手を叩くだけで熱くなるということ。その意味。いやー良かったです。
思い出しても顔がにやける…(←危)




唯一のインスト曲、「後夜祭」
なんというか、門田さん、かっこつけてました(笑)
こういう姿を見れるのもソロならではなんだろうな、と思ったり。



大分緊張感が取れて浮かれ気分になってきたところに、
「Candle For Minority」


いろんなことが、本当にいろんなことが、記憶が、浮かび上がってきて、
一方でBURGERの音源とのイメージのずれに、ちょっともやっとしたりして。
曲を聴きながら、だんだん思考がぐちゃぐちゃになっていくのを感じて。
でも、「そうだよ笑ってた」の辺りから、全部どうでもよくなりました。
今ここでこの曲を聴けていることが、本当に幸せなことだな、と。


昨日を繰り返しながら 眠れずに朝に繋がったけど
少しだけ笑っていいかい いつも唄うよ Candle For Minority



「最後の曲です」と前置きして、「暗証番号」
正直「え?ラストに暗証番号?」って思ったんですが、これがまた…
日常の柔らかなメロディから、徐々に力が入っていく演奏。
だんだんと曲の持つ世界観が広がって行き、
終盤には、ここまでの、ある種雑多な曲たちを全部すっぽり包んでしまうような
大きくて強いバンドサウンドが、すっかり出来上がっていました。
終わらないアウトロ、そしてさらに熱を増すドラム。
そこに聴こえてくる馴染みのある、優しい歌声。


鍵をかけていたよ ずっと
とても大切な日々に ずっと
消えやしない今日のために
胸にいっぱいの薔薇を


「微笑とメロディー」或いは「記憶と記録」の大事なフレーズをここで。
これはもはや卑怯…
なんだか「してやられた!」みたいな妙な気分と共に、
たまらなく優しい気持ちになれたような気がしました。
大切な日々の、大切な一瞬。




アンコール。


門田さんだけ先に登場して、一人一人呼んで紹介していくという形に。
感謝されて照れる大地さん、マサさんの笑顔、タクヤさんに対する扱いの悪さ、
「知らないことなんもないよ」と言われて満更でもない顔の高野さん(笑)


「今回、昔の曲をあれこれ発掘して、セットリストを考えて、
 コードを思い出したりしながら、準備している時間がとても楽しかった。
 何が楽しかったって、その時の心境を思い出して、触れられたことが。

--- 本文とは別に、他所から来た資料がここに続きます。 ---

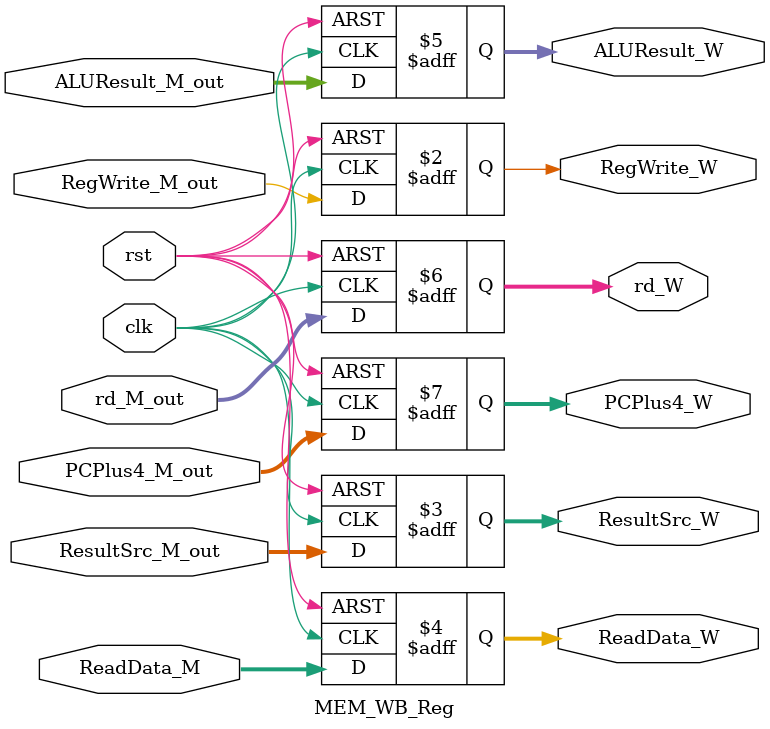
<source format=sv>
module MEM_WB_Reg (
    input logic clk,
    input logic rst,

    input logic RegWrite_M_out,
    input logic [1:0] ResultSrc_M_out,

    input logic [31:0] ReadData_M,
    input logic [31:0] ALUResult_M_out,
    input logic [4:0] rd_M_out,
    input logic [31:0] PCPlus4_M_out,

    output logic RegWrite_W,
    output logic [1:0] ResultSrc_W,
    output logic [31:0] ReadData_W,
    output logic [31:0] ALUResult_W,
    output logic [4:0] rd_W,
    output logic [31:0] PCPlus4_W
);
    always_ff @(posedge clk or posedge rst) begin
        if (rst) begin
            RegWrite_W <= 0;
            ResultSrc_W <= 2'b00;
            ReadData_W <= 32'b0;
            ALUResult_W <= 32'b0;
            rd_W <= 5'b0;
            PCPlus4_W <= 32'b0;
        end else begin
            RegWrite_W <= RegWrite_M_out;
            ResultSrc_W <= ResultSrc_M_out;
            ReadData_W <= ReadData_M;
            ALUResult_W <= ALUResult_M_out;
            rd_W <= rd_M_out;
            PCPlus4_W <= PCPlus4_M_out;
        end
    end

endmodule

</source>
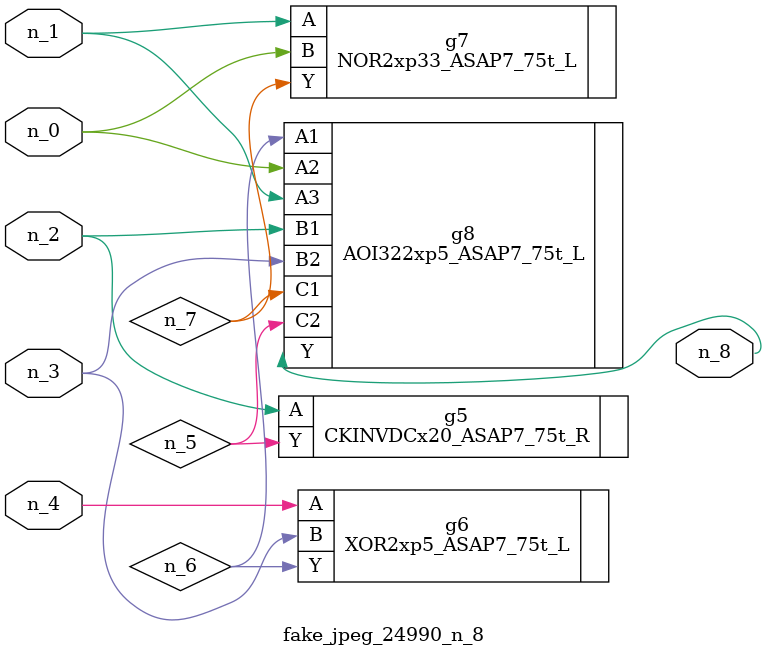
<source format=v>
module fake_jpeg_24990_n_8 (n_3, n_2, n_1, n_0, n_4, n_8);

input n_3;
input n_2;
input n_1;
input n_0;
input n_4;

output n_8;

wire n_6;
wire n_5;
wire n_7;

CKINVDCx20_ASAP7_75t_R g5 ( 
.A(n_2),
.Y(n_5)
);

XOR2xp5_ASAP7_75t_L g6 ( 
.A(n_4),
.B(n_3),
.Y(n_6)
);

NOR2xp33_ASAP7_75t_L g7 ( 
.A(n_1),
.B(n_0),
.Y(n_7)
);

AOI322xp5_ASAP7_75t_L g8 ( 
.A1(n_6),
.A2(n_0),
.A3(n_1),
.B1(n_2),
.B2(n_3),
.C1(n_7),
.C2(n_5),
.Y(n_8)
);


endmodule
</source>
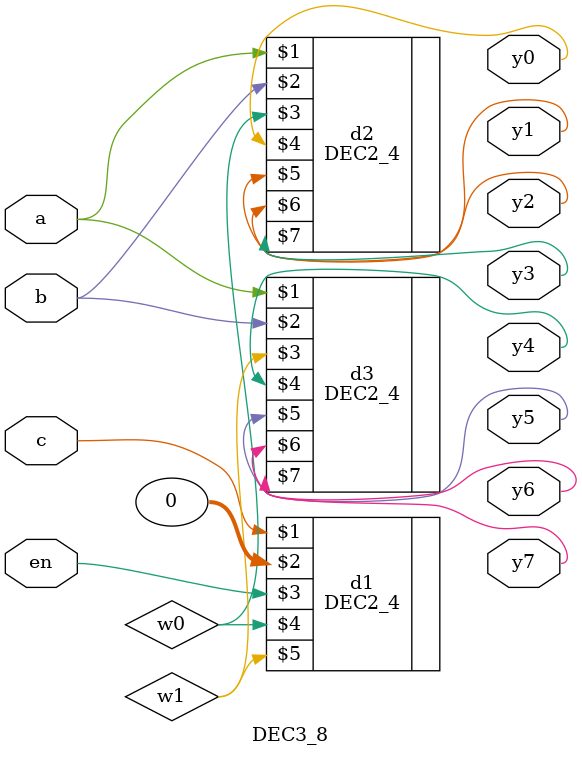
<source format=v>
`timescale 1ns / 1ps


module DEC3_8(
    input en,
    input a,
    input b,
    input c,
    output y0,
    output y1,
    output y2,
    output y3,
    output y4,
    output y5,
    output y6,
    output y7
    );
    
    wire w0, w1;
    
    DEC2_4 d1(c, 0, en, w0, w1),
           d2(a, b, w0, y0, y1, y2, y3),
           d3(a, b, w1, y4, y5, y6, y7);
    
endmodule

</source>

」
「この曲を作った時も、今の音楽シーンってくだらねぇなぁとか思っていて、
 皆で「こんな曲1曲目に出すようなバンド他にいないよな」とか、
 ふざけて笑ったりしながら録音したのを覚えてます。」


そして、「Sweer heart of moon」
Most beautiful in the world」という作品に対する彼の思い入れを改めて感じました。
あのアルバムの中にあった奇跡的な空間はもう無いけれど、まだまだ話は続く。
そんなことを思ったり。



再び大浪さんが呼ばれて、いよいよラストのラスト。
「ドーナツ」


本当に変な曲。
何が良いんだかよくわからない曲。
わからないままに、ひたすらに抱きしめたくなるような曲。


「明日晴れたら 外に出よう ちゃんと食べて
 朝起きれたら コーヒーを飲もう ドーナツショップで」
特別なライブの最後をしめる曲のサビとしてはあまりにも単純で。
でも、そんなフレーズが、たまらなく愛しく思える自分がいました。


最後、声をからしながらギターをかき鳴らす門田さんの姿と音が、
目と耳にしっかりと記録されたのを、
たくさんの感情が入り乱れる頭の中で、確かに感じた気がしました。




セットリスト 


1. Blue Moon Shadow
2. Alice
3. Ghost
4. I LOVE YOU
5. Music From Twilight (GDHM)
6. 埋立地
7. Dear My Teacher
8. ネギ (未発表)
9. hostia
10.指輪 (BURGER NUDS
11.Perfect nervous (GDHM)
12.Normal Abnormal (BURGER NUDS)
13.boys in blue (BURGER NUDS)
14.慰霊堂清掃奉仕(Happy Birthday!) (GDHM)  
15.Apple star storyS (GDHM
16.bit by bit (GDHM
17.そして列車は行く (GDHM
18.後夜祭
19.Candle For Minority (BURGER NUDS)
20.暗証番号

en.1
21.Sweet heart of moon (GDHM)
22.ドーナツ



最後に。
出会った人たち、ツイッターで呟いてたフォロワーさんたち、
ライブに携わったたくさんの方々。本当にありがとうございました。